De acordo com o dirigente, o fator que alavancou o recente crescimento dos açougues não foi a tributação mais pesada de PIS e Cofins sobre os supermercados. "A vantagem do açougue é o atendimento personalizado. No supermercado, você se depara com aquela vitrine e não sabe o que fazer. O supermercado praticamente eliminou o açougueiro", afirma Ramos.


Além do atendimento diferenciado, explica Ramos, os açougues passaram a apostar num modelo de negócios em rede. "Nos últimos cinco anos, os açougues estão recuperando o espaço perdido na competição com uma capacidade de organização mais agrupada, criando escala de compra. Essa é uma tendência que deve se consolidar", diz ele.


De acordo com o presidente do sindicato, a participação dos pequenos açougues, hoje majoritária, deve cair bastante nos próximos anos. E no caso das redes de açougues, o dirigente acrescenta que o impacto da cobrança de PIS e Cofins é tão desastroso quanto para os supermercados.
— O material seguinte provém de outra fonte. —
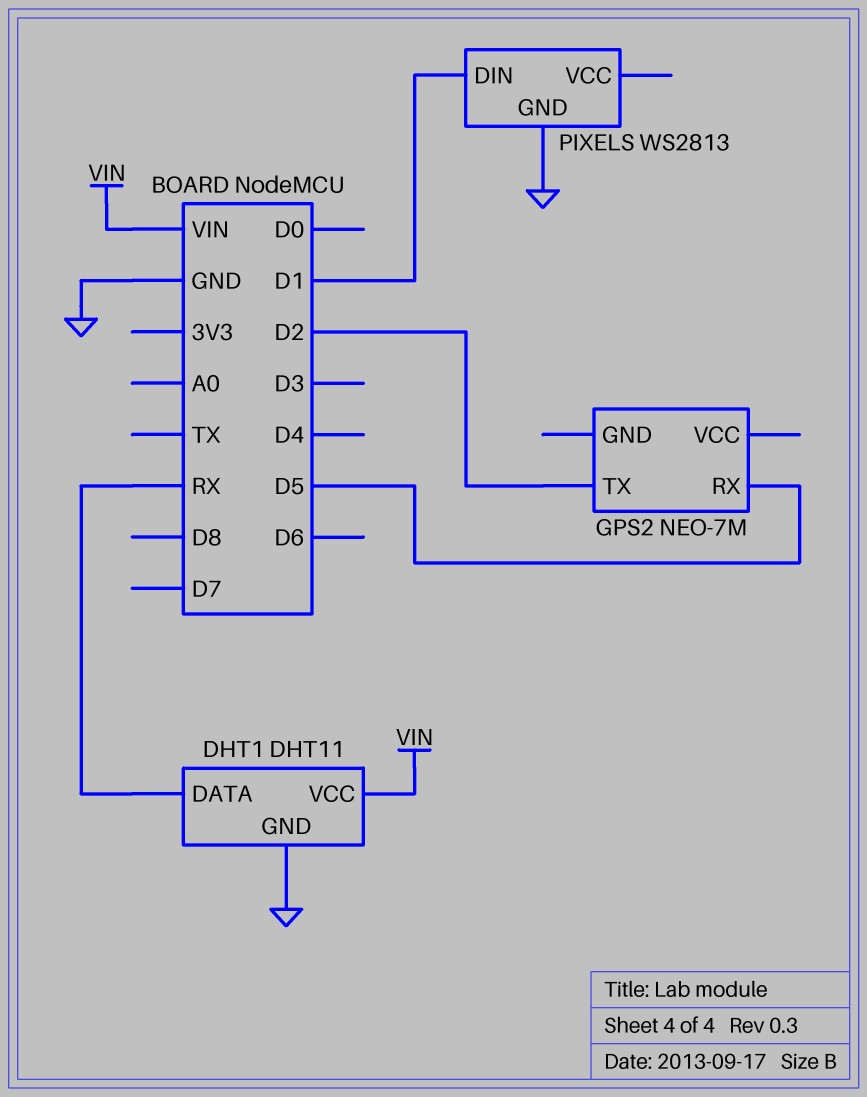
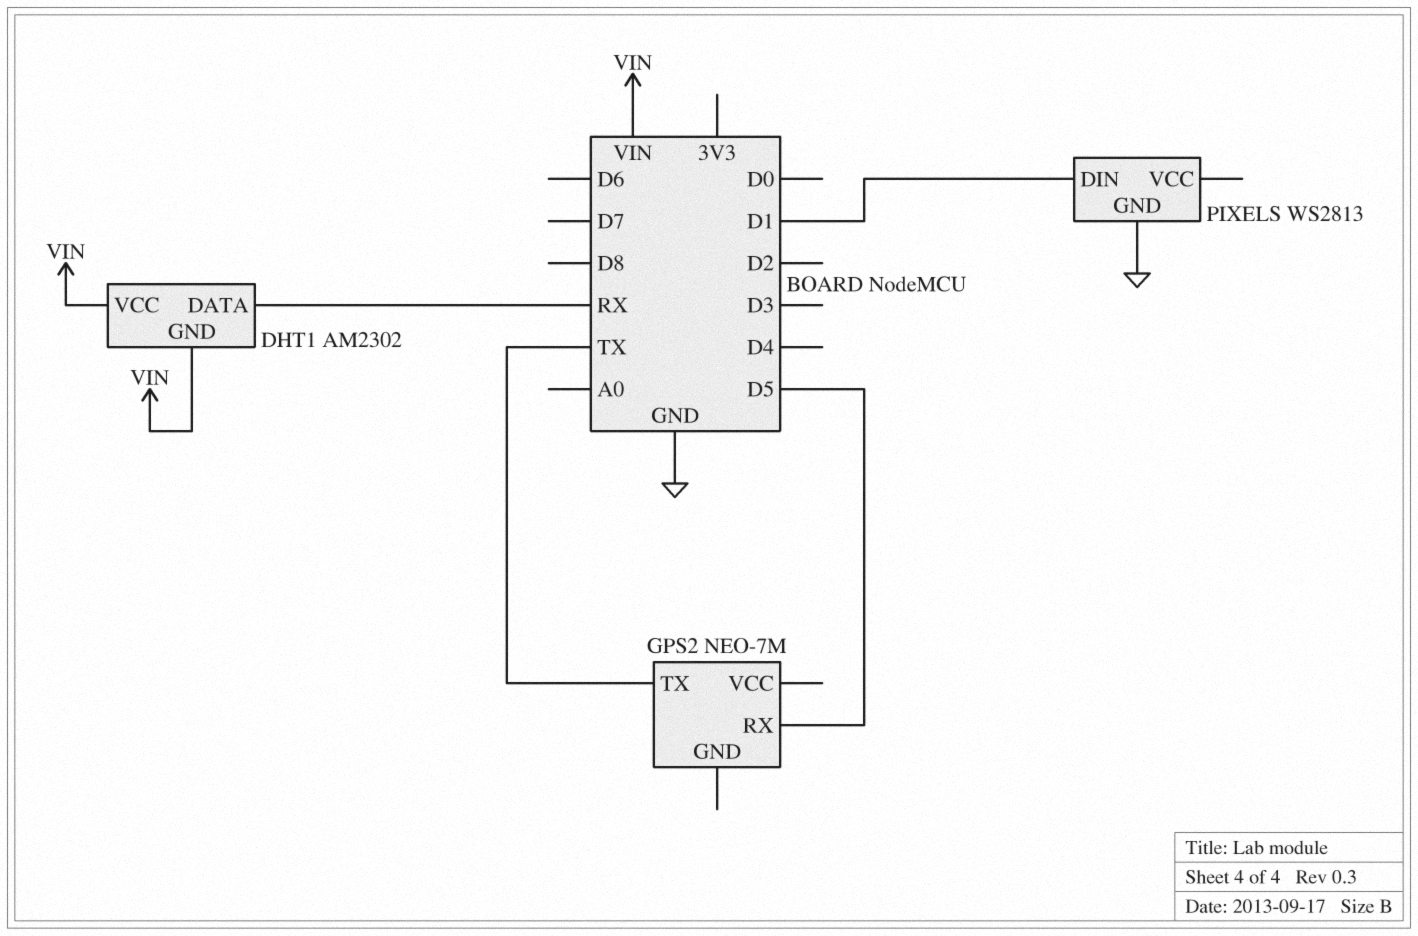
DHT1: DHT11 -> AM2302
DHT1 pin GND: GND -> VIN
GPS2 pin TX: D2 -> TX

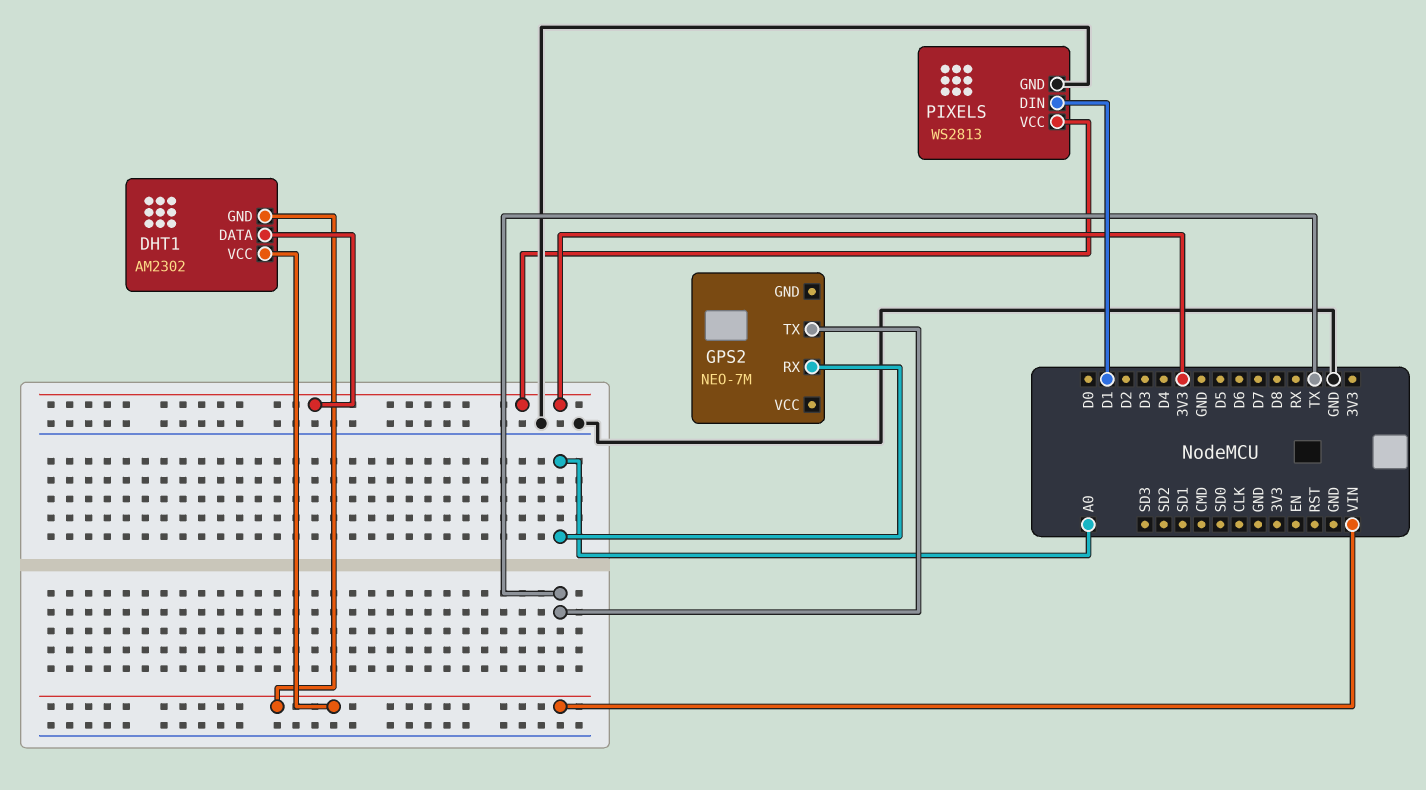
DHT1 pin DATA: RX -> 3V3
GPS2 pin RX: D5 -> A0
PIXELS pin VCC: none -> 3V3

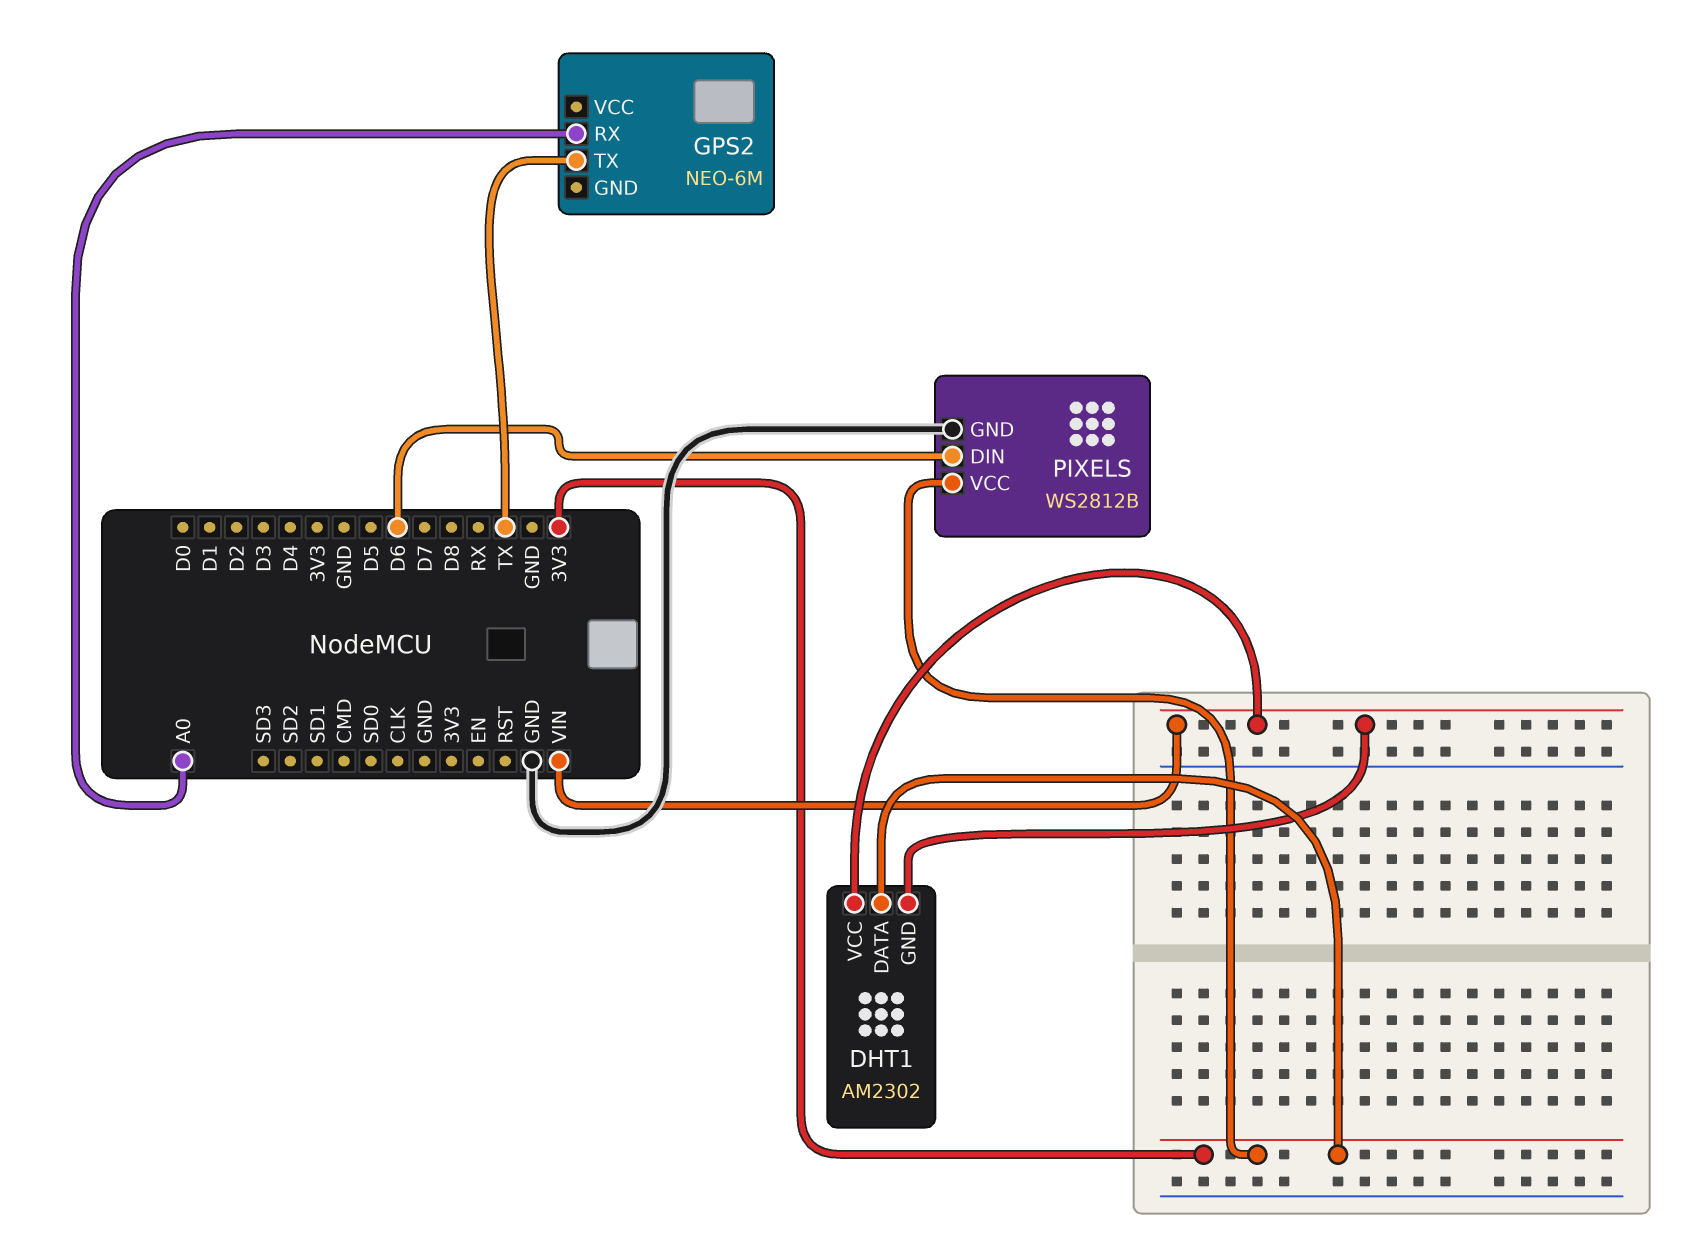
GPS2: NEO-7M -> NEO-6M
PIXELS: WS2813 -> WS2812B
PIXELS pin DIN: D1 -> D6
"Nós também pagamos o imposto. Se o PIS/Cofins não for tirado, os açougues vão quebrar", ressalta ele, citando o início de uma campanha para alertar os consumidores sobre as distorções da tributação de PIS e Cofins. "O governo fez uma cortesia com o chapéu alheio, passando a conta para o varejo. Não queremos pagar menos. Queremos equidade", afirmou.